(Material provided)
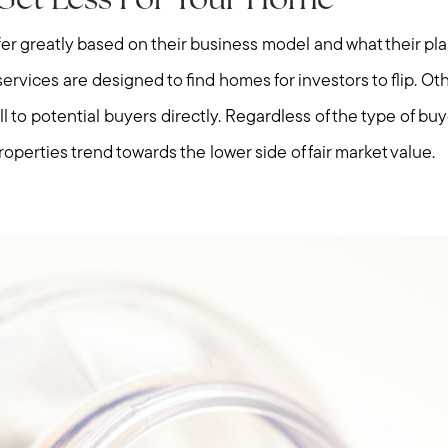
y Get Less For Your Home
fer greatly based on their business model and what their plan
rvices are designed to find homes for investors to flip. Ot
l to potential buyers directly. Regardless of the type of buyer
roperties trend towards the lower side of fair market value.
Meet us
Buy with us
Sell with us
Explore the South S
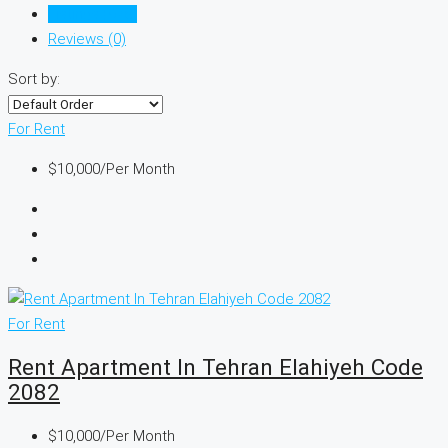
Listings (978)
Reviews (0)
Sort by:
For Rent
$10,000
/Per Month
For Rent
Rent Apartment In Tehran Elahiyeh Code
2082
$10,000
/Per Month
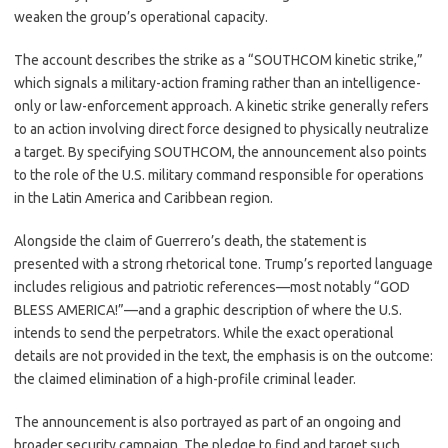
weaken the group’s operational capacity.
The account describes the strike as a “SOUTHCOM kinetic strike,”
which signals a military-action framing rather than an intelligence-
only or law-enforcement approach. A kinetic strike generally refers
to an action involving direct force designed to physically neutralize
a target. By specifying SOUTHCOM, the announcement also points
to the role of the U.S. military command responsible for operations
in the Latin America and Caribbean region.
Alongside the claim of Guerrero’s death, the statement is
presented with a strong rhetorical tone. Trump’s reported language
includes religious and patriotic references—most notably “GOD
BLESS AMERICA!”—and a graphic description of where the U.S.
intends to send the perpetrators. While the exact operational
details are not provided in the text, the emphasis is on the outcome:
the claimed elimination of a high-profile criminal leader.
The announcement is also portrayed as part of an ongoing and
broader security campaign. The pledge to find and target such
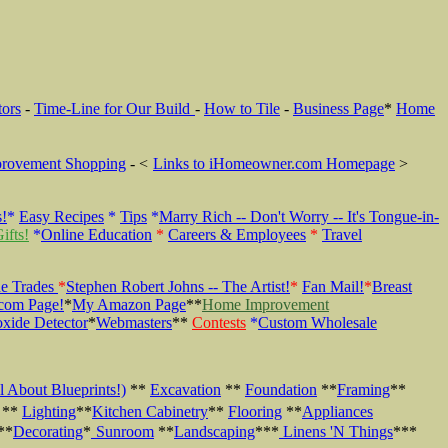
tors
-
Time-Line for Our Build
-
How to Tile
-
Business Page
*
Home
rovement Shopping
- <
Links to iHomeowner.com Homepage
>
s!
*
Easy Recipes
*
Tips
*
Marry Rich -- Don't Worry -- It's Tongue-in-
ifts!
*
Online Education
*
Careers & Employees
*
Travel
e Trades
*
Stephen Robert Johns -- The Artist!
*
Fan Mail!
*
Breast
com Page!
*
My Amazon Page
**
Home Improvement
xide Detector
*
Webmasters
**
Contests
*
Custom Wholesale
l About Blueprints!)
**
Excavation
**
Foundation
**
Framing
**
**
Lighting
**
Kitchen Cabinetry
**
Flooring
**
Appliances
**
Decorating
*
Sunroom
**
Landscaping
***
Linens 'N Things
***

(The problem)
Beginning with the line that contains "How to Tile", return every line to the end of the listing, unchanged, and nothing else.

(Solved problem)
How to Tile
-
Business Page
*
Home
rovement Shopping
- <
Links to iHomeowner.com Homepage
>
s!
*
Easy Recipes
*
Tips
*
Marry Rich -- Don't Worry -- It's Tongue-in-
ifts!
*
Online Education
*
Careers & Employees
*
Travel
e Trades
*
Stephen Robert Johns -- The Artist!
*
Fan Mail!
*
Breast
com Page!
*
My Amazon Page
**
Home Improvement
xide Detector
*
Webmasters
**
Contests
*
Custom Wholesale
l About Blueprints!)
**
Excavation
**
Foundation
**
Framing
**
**
Lighting
**
Kitchen Cabinetry
**
Flooring
**
Appliances
**
Decorating
*
Sunroom
**
Landscaping
***
Linens 'N Things
***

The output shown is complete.